Hapag-Lloyd entstand 1970 durch Fusion der Hamburg-Amerikanische Packetfahrt-Actien-Gesellschaft (Hapag) in Hamburg und Norddeutscher Lloyd (NDL) in Bremen. Die Hapag wurde 1847 und der Norddeutsche Lloyd 1857 gegründet.
Bilanz 2011: Rund 7.000 Beschäftigte, 146 Schiffe, Jahresumsatz 6,1 Milliarden Euro.

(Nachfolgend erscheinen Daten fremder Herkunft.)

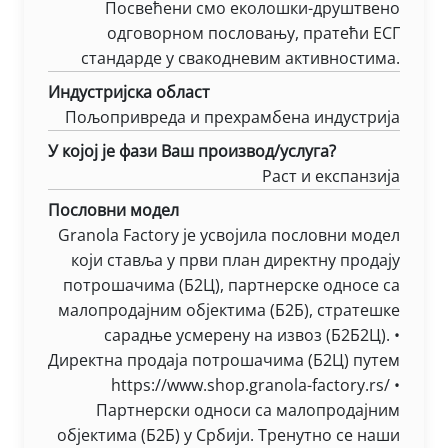
Посвећени смо еколошки-друштвено
одговорном пословању, пратећи ЕСГ
стандарде у свакодневим активностима.
Индустријска област
Пољопривреда и прехрамбена индустрија
У којој је фази Ваш производ/услуга?
Раст и експанзија
Пословни модел
Granola Factory је усвојила пословни модел
који ставља у први план директну продају
потрошачима (Б2Ц), партнерске односе са
малопродајним објектима (Б2Б), стратешке
сарадње усмерену на извоз (Б2Б2Ц). •
Директна продаја потрошачима (Б2Ц) путем
https://www.shop.granola-factory.rs/ •
Партнерски односи са малопродајним
објектима (Б2Б) у Србији. Тренутно се наши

Auch die beiden Reedereien bestätigten am Dienstag die Sondierungsgespräche. Vorstand und Geschäftsführung der beiden Unternehmen hätten im Einvernehmen mit ihren Gesellschaftern Gespräche aufgenommen, ob und unter welchen Bedingungen ein Zusammenschluss beider Reedereien sinnvoll sei, heißt es in übereinstimmenden Mitteilungen. Eine solche Fusion hatte mehrfach der Logistik-Unternehmer Klaus-Michael Kühne gefordert, der nach Hamburg zweitgrößter Anteilseigner an Hapag-Lloyd ist.
Der Grund dafür liegt in der anhaltenden Krise der Schifffahrt. Wegen Überkapazitäten speziell im Handel mit Ostasien sind die Frachtraten – die Preise für den Containertransport – auf sehr niedrigem Niveau, die Treibstoffkosten hingegen sind so hoch wie nie. Deshalb schreiben viele Schifffahrtsunternehmen weltweit rote Zahlen.

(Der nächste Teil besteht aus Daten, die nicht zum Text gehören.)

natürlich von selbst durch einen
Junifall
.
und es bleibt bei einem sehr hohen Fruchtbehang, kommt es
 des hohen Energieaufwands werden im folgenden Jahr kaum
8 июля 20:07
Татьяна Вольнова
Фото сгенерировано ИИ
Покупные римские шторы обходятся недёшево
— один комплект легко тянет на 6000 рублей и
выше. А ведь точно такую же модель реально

So hat Hapag-Lloyd in den ersten neun Monaten 2012 einen Verlust von 94 Millionen Euro gemacht, vier Mal so viel wie in den ersten drei Quartalen 2011. Damit wird auch die von Hamburg eingeplante Dividende in Höhe von 35 Millionen Euro nicht in das Stadtsäckel fließen. Mit einem Ende der Krise rechnet die Branche frühestens in etwa zwei Jahren.
Der Hamburger Senat sehe für eine fusionierte Großreederei „ein sehr hohes Potenzial“ und „sehr große Chancen, im internationalen Wettbewerb zu bestehen“, sagte Tschentscher. Eine Gefahr für die Arbeitsplätze in Hamburg durch „nennenswerten Stellenabbau“ sehe er hingegen nicht. Synergieeffekte und Kostenreduzierungen würden sich vermutlich eher bei den Repräsentanzen in anderen Häfen rund um den Globus ergeben.

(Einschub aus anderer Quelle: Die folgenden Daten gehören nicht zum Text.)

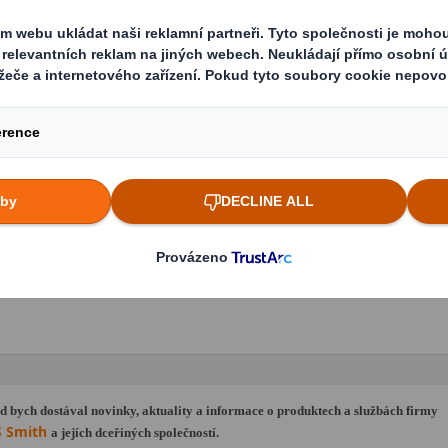
Poštovní směrovací číslo
ní pozice
tář
d bych dostával novinky, aktuality a informace o produktech a službách firmy
S Smith
a jejích dceřiných společností.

Die Gespräche, über die der Senat ständig unterrichtet sei, würden „nicht in Tagen und nicht in Jahren abgeschlossen sein“, orakelte Tschentscher. Und das Ergebnis sei „nicht vorhersehbar“, betonte er mehrfach. Im Falle einer Fusion aber würde die Entscheidung nicht hinter verschlossenen Türen fallen, versprach er. Senat und Bürgerschaft würden „in aller Transparenz“ darüber abstimmen.